══ TEXTO DO EXERCÍCIO ══

A norma contida no art. 1º do Tratado de Assunção tem, portanto, conteúdo programático. O Tratado infelizmente não criou mecanismos apropriados para que tais objetivos sejam realmente alcançados, conforme observa Pedro Valls Feu Rosa. (2001, p. 542)

Em 1994, foi assinado o Protocolo de Ouro Preto. Este tratado atribuiu personalidade jurídica ao MERCOSUL, que a partir de então, passou a ter existência própria independente de seus membros. Contudo, por ser pessoa jurídica derivada, “o MERCOSUL somente pode agir dentro dos limites e segundo as competências que lhe foram estabelecidas pelos Estados Partes, estes sim, pessoas jurídicas internacionais originárias.” (PEREIRA, 2001, p. 27).  Outros aspectos do Protocolo de Ouro Preto que merecem destaque são os seguintes: o MERCOSUL possui uma estrutura orgânica intergovernamental, vale dizer, são sempre os governos que negociam entre si, não havendo, portanto, órgãos supranacionais; as normas do MERCOSUL não têm aplicação direta em seus países membros, os Estados devem comprometer-se em adotar medidas para sua plena incorporação ao ordenamento jurídico nacional; reconhecimento do Tratado de Assunção, seus protocolos e instrumentos adicionais, bem como os demais acordos celebrados no âmbito do Tratado como fontes jurídicas do MERCOSUL; e aperfeiçoamento de mecanismo de solução de controvérsias do acordo, inaugurado com a aprovação do Protocolo de Brasília, ao estabelecer os procedimentos gerais para reclamações perante a Comissão de Comércio do MERCOSUL.(MERCOSUL, 2005)

═══

- [O QUE FAZER]:
A. Reescreva o texto sobre o MERCOSUL de "A norma contida" até "(2001, p. 542)", inclusive, trocando "mecanismos apropriados" por "instrumentos adequados".
B. De acordo com o texto sobre o MERCOSUL, por que o MERCOSUL só pode agir dentro dos limites e das competências fixados pelos Estados Partes?
As entradas a seguir são um material à parte, sem ligação com o texto sobre o MERCOSUL.

══ DADOS FORNECIDOS ══

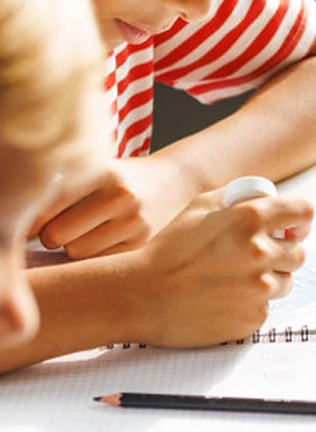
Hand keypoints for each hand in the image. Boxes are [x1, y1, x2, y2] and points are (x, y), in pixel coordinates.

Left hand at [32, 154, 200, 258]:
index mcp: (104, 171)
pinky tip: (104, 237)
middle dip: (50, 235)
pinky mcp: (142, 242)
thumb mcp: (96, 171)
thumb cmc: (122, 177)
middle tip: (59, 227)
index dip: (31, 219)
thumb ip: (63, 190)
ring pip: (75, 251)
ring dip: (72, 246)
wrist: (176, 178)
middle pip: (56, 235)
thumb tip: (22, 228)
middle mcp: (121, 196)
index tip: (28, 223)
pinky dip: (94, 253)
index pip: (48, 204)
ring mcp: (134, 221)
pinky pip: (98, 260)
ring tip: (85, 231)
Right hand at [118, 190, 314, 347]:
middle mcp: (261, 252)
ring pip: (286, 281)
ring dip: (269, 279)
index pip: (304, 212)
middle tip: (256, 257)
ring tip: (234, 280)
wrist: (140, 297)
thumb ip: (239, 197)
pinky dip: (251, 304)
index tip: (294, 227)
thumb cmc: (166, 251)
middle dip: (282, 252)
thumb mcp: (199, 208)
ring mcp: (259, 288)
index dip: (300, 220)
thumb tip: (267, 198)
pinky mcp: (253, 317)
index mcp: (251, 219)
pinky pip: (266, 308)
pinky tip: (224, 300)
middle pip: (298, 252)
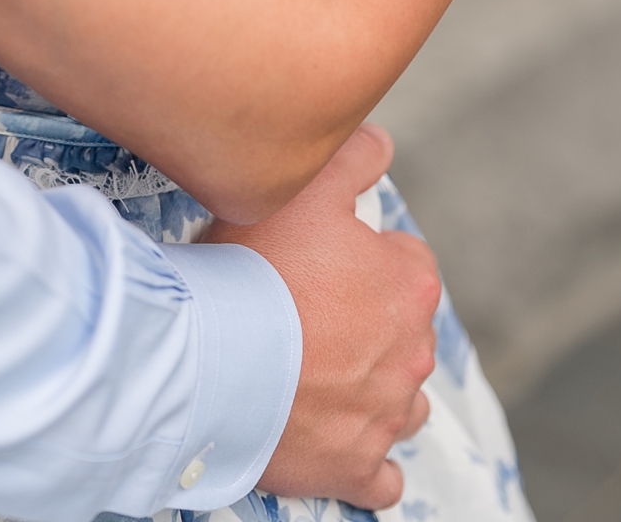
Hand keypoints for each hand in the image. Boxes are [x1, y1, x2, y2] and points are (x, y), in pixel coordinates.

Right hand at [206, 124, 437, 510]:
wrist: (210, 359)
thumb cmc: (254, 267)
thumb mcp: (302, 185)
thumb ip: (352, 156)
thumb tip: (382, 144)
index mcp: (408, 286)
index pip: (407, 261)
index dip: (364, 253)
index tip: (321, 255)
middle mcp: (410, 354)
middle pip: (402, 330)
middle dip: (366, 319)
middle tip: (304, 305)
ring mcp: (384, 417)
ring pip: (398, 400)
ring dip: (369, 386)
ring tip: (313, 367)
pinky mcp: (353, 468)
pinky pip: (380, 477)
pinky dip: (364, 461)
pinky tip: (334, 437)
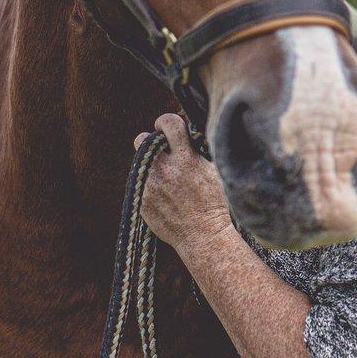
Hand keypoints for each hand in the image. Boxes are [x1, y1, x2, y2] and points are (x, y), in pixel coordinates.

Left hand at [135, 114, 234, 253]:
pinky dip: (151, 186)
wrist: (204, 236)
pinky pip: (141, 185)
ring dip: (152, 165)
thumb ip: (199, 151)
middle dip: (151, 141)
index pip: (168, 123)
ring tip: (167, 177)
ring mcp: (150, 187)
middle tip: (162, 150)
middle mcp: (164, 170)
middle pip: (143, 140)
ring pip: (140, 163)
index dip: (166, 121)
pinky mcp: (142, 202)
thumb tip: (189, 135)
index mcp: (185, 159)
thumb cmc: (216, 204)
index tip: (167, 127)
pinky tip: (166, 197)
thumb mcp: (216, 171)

═══
══ DADOS FORNECIDOS ══

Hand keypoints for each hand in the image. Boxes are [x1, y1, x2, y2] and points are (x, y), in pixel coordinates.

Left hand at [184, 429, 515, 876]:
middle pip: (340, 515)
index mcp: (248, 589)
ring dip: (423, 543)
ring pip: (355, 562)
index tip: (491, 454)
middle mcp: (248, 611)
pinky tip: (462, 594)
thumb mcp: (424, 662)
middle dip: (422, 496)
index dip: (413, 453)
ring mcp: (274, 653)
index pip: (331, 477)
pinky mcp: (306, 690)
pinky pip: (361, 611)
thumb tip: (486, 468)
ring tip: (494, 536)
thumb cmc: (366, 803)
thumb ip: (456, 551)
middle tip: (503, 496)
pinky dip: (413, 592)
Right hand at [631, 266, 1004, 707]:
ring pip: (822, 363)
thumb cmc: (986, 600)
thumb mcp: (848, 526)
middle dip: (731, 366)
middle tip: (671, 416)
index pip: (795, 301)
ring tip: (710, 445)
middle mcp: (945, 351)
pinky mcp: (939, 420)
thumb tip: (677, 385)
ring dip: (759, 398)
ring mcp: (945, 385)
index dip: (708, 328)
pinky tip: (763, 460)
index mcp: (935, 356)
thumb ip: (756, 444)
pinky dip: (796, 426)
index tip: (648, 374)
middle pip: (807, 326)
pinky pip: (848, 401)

═══
══ DADOS FORNECIDOS ══

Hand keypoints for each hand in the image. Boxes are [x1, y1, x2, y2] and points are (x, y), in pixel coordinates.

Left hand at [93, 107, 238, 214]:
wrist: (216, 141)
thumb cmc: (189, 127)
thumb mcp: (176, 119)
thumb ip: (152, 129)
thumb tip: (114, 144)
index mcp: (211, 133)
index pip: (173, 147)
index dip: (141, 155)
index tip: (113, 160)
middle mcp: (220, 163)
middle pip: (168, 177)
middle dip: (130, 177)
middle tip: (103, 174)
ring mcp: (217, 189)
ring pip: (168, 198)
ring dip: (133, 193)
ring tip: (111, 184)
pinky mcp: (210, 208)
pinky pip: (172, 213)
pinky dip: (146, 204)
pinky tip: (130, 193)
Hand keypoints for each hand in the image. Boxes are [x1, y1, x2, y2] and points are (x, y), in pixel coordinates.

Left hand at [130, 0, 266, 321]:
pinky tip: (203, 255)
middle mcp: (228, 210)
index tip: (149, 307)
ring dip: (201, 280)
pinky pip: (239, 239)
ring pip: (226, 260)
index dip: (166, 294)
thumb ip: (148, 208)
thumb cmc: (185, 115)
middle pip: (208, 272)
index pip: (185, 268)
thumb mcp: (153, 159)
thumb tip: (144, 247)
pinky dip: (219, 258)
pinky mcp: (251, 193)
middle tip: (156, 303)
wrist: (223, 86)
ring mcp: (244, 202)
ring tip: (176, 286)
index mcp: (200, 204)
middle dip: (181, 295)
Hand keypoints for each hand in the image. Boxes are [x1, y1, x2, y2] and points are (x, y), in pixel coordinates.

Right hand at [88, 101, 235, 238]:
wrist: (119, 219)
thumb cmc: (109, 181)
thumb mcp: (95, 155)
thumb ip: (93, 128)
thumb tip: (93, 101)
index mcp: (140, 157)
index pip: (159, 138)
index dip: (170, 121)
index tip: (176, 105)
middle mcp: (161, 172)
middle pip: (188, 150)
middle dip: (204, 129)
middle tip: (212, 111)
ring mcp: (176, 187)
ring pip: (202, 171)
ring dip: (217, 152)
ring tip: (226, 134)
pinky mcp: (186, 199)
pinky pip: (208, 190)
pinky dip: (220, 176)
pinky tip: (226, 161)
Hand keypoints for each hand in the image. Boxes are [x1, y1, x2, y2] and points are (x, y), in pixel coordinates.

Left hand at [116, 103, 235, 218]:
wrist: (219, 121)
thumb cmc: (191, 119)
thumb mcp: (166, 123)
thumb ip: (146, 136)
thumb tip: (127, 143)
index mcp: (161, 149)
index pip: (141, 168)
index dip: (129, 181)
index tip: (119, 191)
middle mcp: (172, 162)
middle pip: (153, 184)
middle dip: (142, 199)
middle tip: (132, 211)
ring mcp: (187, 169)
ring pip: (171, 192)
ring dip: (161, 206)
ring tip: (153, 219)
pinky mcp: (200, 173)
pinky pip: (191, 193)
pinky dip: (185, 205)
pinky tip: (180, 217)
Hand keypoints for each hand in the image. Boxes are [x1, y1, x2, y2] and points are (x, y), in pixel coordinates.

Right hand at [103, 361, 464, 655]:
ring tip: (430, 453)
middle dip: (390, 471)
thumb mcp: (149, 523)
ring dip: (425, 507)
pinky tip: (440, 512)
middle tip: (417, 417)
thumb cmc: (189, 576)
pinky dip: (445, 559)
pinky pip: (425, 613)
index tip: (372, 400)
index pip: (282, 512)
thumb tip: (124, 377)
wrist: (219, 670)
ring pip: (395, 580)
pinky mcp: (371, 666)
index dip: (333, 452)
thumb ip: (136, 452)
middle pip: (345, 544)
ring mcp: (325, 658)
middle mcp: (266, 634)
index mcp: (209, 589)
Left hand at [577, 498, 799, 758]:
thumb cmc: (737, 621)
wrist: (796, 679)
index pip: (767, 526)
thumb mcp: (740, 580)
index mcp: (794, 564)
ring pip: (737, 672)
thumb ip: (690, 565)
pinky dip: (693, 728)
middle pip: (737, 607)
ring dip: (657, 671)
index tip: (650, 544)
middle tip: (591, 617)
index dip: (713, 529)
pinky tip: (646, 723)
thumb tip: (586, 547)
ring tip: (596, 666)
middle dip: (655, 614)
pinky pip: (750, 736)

═══

- [RESPOSTAS ESPERADAS]:
A.
A norma contida no art. 1º do Tratado de Assunção tem, portanto, conteúdo programático. O Tratado infelizmente não criou instrumentos adequados para que tais objetivos sejam realmente alcançados, conforme observa Pedro Valls Feu Rosa. (2001, p. 542)

B. O MERCOSUL é uma pessoa jurídica derivada. Os Estados Partes são as pessoas jurídicas internacionais originárias, e foram eles que estabeleceram as competências do MERCOSUL.